Archive

Quotes

The traveler was active; he went strenuously in search of people, of adventure, of experience. The tourist is passive; he expects interesting things to happen to him. He goes “sightseeing.”

—Daniel Boorstin, 1961

It is delightful to read on the spot the impressions and opinions of tourists who visited a hundred years ago, in the vehicles and with the aesthetic prejudices of the period, the places which you are visiting now. The voyage ceases to be a mere tour through space; you travel through time and thought as well.

—Aldous Huxley, 1925

One should always have one’s boots on and be ready to leave.

—Michel de Montaigne, 1580

Traveling is like gambling: it is ever connected with winning and losing, and generally where least expected we receive more or less than we hoped for.

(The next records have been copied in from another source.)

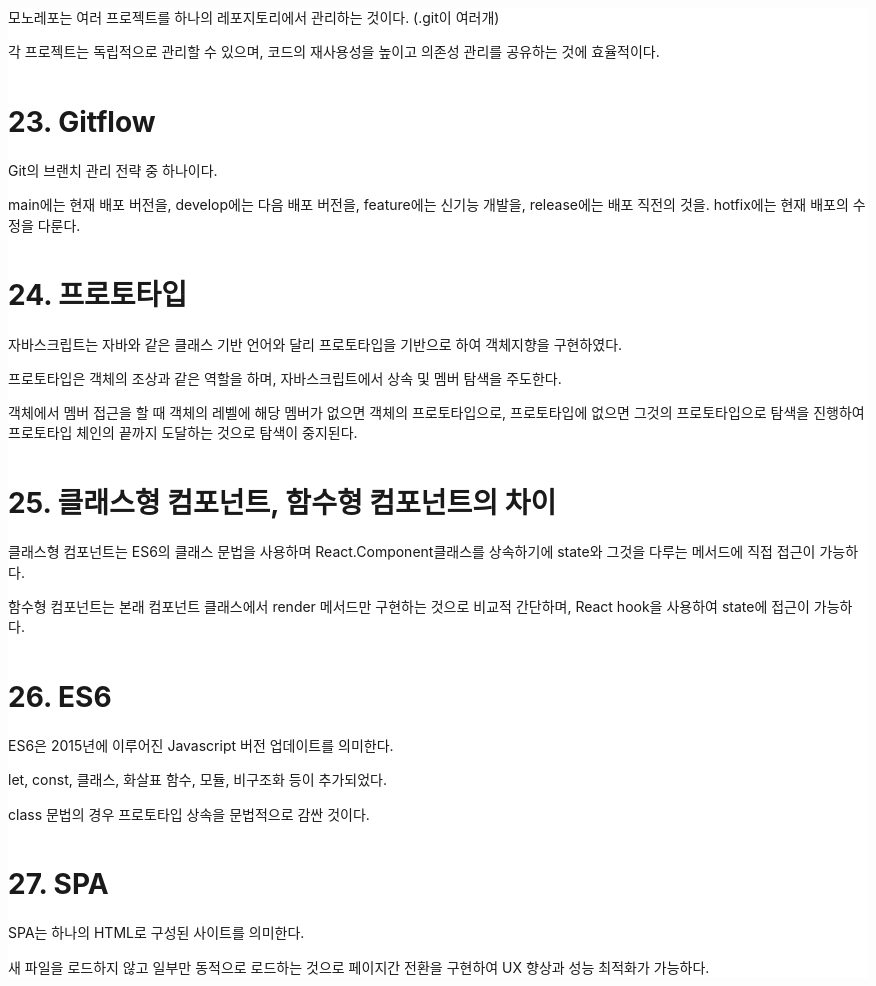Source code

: 모노레포는 여러 프로젝트를 하나의 레포지토리에서 관리하는 것이다. (.git이 여러개)

각 프로젝트는 독립적으로 관리할 수 있으며, 코드의 재사용성을 높이고 의존성 관리를 공유하는 것에 효율적이다.

# 23. Gitflow

Git의 브랜치 관리 전략 중 하나이다.

main에는 현재 배포 버전을, develop에는 다음 배포 버전을, feature에는 신기능 개발을, release에는 배포 직전의 것을. hotfix에는 현재 배포의 수정을 다룬다.

# 24. 프로토타입

자바스크립트는 자바와 같은 클래스 기반 언어와 달리 프로토타입을 기반으로 하여 객체지향을 구현하였다.

프로토타입은 객체의 조상과 같은 역할을 하며, 자바스크립트에서 상속 및 멤버 탐색을 주도한다.

객체에서 멤버 접근을 할 때 객체의 레벨에 해당 멤버가 없으면 객체의 프로토타입으로, 프로토타입에 없으면 그것의 프로토타입으로 탐색을 진행하여 프로토타입 체인의 끝까지 도달하는 것으로 탐색이 중지된다.

# 25. 클래스형 컴포넌트, 함수형 컴포넌트의 차이

클래스형 컴포넌트는 ES6의 클래스 문법을 사용하며 React.Component클래스를 상속하기에 state와 그것을 다루는 메서드에 직접 접근이 가능하다.

함수형 컴포넌트는 본래 컴포넌트 클래스에서 render 메서드만 구현하는 것으로 비교적 간단하며, React hook을 사용하여 state에 접근이 가능하다.

# 26. ES6

ES6은 2015년에 이루어진 Javascript 버전 업데이트를 의미한다.

let, const, 클래스, 화살표 함수, 모듈, 비구조화 등이 추가되었다.

class 문법의 경우 프로토타입 상속을 문법적으로 감싼 것이다.

# 27. SPA

SPA는 하나의 HTML로 구성된 사이트를 의미한다.

새 파일을 로드하지 않고 일부만 동적으로 로드하는 것으로 페이지간 전환을 구현하여 UX 향상과 성능 최적화가 가능하다.
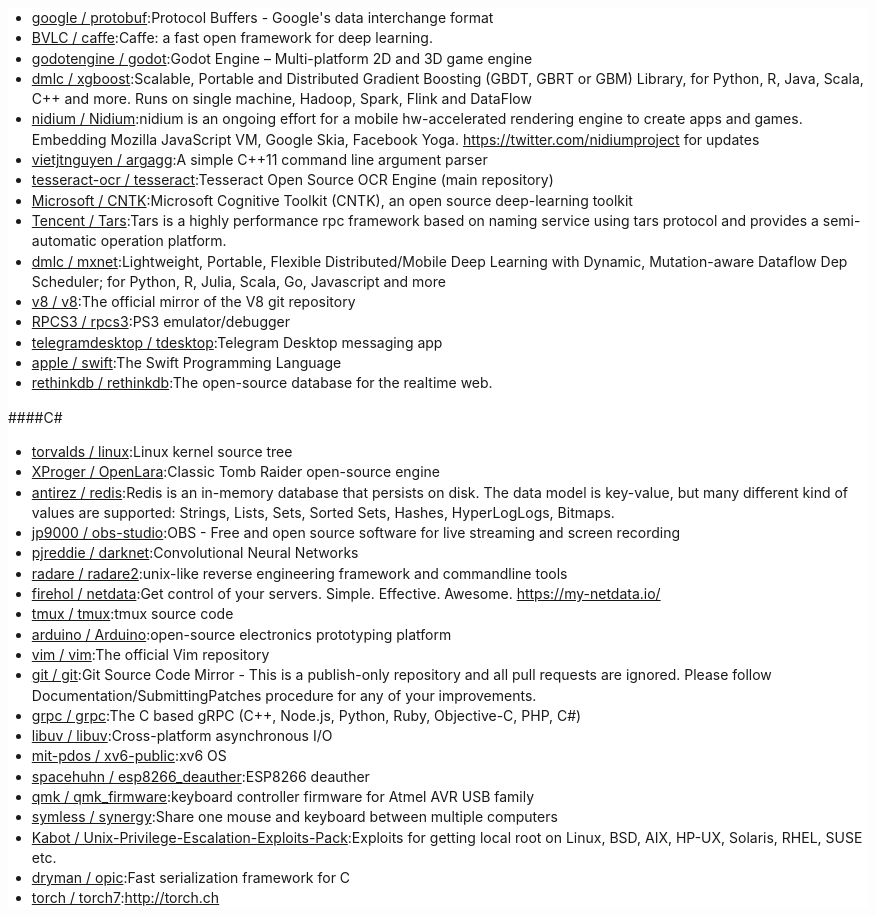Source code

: * [google / protobuf](https://github.com/google/protobuf):Protocol Buffers - Google's data interchange format
* [BVLC / caffe](https://github.com/BVLC/caffe):Caffe: a fast open framework for deep learning.
* [godotengine / godot](https://github.com/godotengine/godot):Godot Engine – Multi-platform 2D and 3D game engine
* [dmlc / xgboost](https://github.com/dmlc/xgboost):Scalable, Portable and Distributed Gradient Boosting (GBDT, GBRT or GBM) Library, for Python, R, Java, Scala, C++ and more. Runs on single machine, Hadoop, Spark, Flink and DataFlow
* [nidium / Nidium](https://github.com/nidium/Nidium):nidium is an ongoing effort for a mobile hw-accelerated rendering engine to create apps and games. Embedding Mozilla JavaScript VM, Google Skia, Facebook Yoga. https://twitter.com/nidiumproject for updates
* [vietjtnguyen / argagg](https://github.com/vietjtnguyen/argagg):A simple C++11 command line argument parser
* [tesseract-ocr / tesseract](https://github.com/tesseract-ocr/tesseract):Tesseract Open Source OCR Engine (main repository)
* [Microsoft / CNTK](https://github.com/Microsoft/CNTK):Microsoft Cognitive Toolkit (CNTK), an open source deep-learning toolkit
* [Tencent / Tars](https://github.com/Tencent/Tars):Tars is a highly performance rpc framework based on naming service using tars protocol and provides a semi-automatic operation platform.
* [dmlc / mxnet](https://github.com/dmlc/mxnet):Lightweight, Portable, Flexible Distributed/Mobile Deep Learning with Dynamic, Mutation-aware Dataflow Dep Scheduler; for Python, R, Julia, Scala, Go, Javascript and more
* [v8 / v8](https://github.com/v8/v8):The official mirror of the V8 git repository
* [RPCS3 / rpcs3](https://github.com/RPCS3/rpcs3):PS3 emulator/debugger
* [telegramdesktop / tdesktop](https://github.com/telegramdesktop/tdesktop):Telegram Desktop messaging app
* [apple / swift](https://github.com/apple/swift):The Swift Programming Language
* [rethinkdb / rethinkdb](https://github.com/rethinkdb/rethinkdb):The open-source database for the realtime web.

####C#
* [torvalds / linux](https://github.com/torvalds/linux):Linux kernel source tree
* [XProger / OpenLara](https://github.com/XProger/OpenLara):Classic Tomb Raider open-source engine
* [antirez / redis](https://github.com/antirez/redis):Redis is an in-memory database that persists on disk. The data model is key-value, but many different kind of values are supported: Strings, Lists, Sets, Sorted Sets, Hashes, HyperLogLogs, Bitmaps.
* [jp9000 / obs-studio](https://github.com/jp9000/obs-studio):OBS - Free and open source software for live streaming and screen recording
* [pjreddie / darknet](https://github.com/pjreddie/darknet):Convolutional Neural Networks
* [radare / radare2](https://github.com/radare/radare2):unix-like reverse engineering framework and commandline tools
* [firehol / netdata](https://github.com/firehol/netdata):Get control of your servers. Simple. Effective. Awesome. https://my-netdata.io/
* [tmux / tmux](https://github.com/tmux/tmux):tmux source code
* [arduino / Arduino](https://github.com/arduino/Arduino):open-source electronics prototyping platform
* [vim / vim](https://github.com/vim/vim):The official Vim repository
* [git / git](https://github.com/git/git):Git Source Code Mirror - This is a publish-only repository and all pull requests are ignored. Please follow Documentation/SubmittingPatches procedure for any of your improvements.
* [grpc / grpc](https://github.com/grpc/grpc):The C based gRPC (C++, Node.js, Python, Ruby, Objective-C, PHP, C#)
* [libuv / libuv](https://github.com/libuv/libuv):Cross-platform asynchronous I/O
* [mit-pdos / xv6-public](https://github.com/mit-pdos/xv6-public):xv6 OS
* [spacehuhn / esp8266_deauther](https://github.com/spacehuhn/esp8266_deauther):ESP8266 deauther
* [qmk / qmk_firmware](https://github.com/qmk/qmk_firmware):keyboard controller firmware for Atmel AVR USB family
* [symless / synergy](https://github.com/symless/synergy):Share one mouse and keyboard between multiple computers
* [Kabot / Unix-Privilege-Escalation-Exploits-Pack](https://github.com/Kabot/Unix-Privilege-Escalation-Exploits-Pack):Exploits for getting local root on Linux, BSD, AIX, HP-UX, Solaris, RHEL, SUSE etc.
* [dryman / opic](https://github.com/dryman/opic):Fast serialization framework for C
* [torch / torch7](https://github.com/torch/torch7):http://torch.ch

—Johann Wolfgang von Goethe, 1797

More and more I like to take a train. I understand why the French prefer it to automobiling—it is so much more sociable, and of course these days so much more of an adventure, and the irregularity of its regularity is fascinating.

—Gertrude Stein, 1943

The world is a book, and those who do not travel read only a page.

—Saint Augustine, c. 390

Traveling is the ruin of all happiness! There’s no looking at a building here after seeing Italy.

—Fanny Burney, 1782

I think that to get under the surface and really appreciate the beauty of any country, one has to go there poor.

—Grace Moore, 1944

Thanks to the interstate highway system, it is now possible to travel from coast to coast without seeing anything.

—Charles Kuralt, c. 1980

All traveling becomes dull in exact proportion to its rapidity.

—John Ruskin, 1856

Travelers, poets, and liars are three words all of one significance.

—Richard Brathwaite, 1631

Travel is like adultery: one is always tempted to be unfaithful to one’s own country. To have imagination is inevitably to be dissatisfied with where you live.

—Anatole Broyard, 1989

A traveler’s chief aim should be to make men wiser and better, and to improve their minds by the bad—as well as good—example of what they deliver concerning foreign places.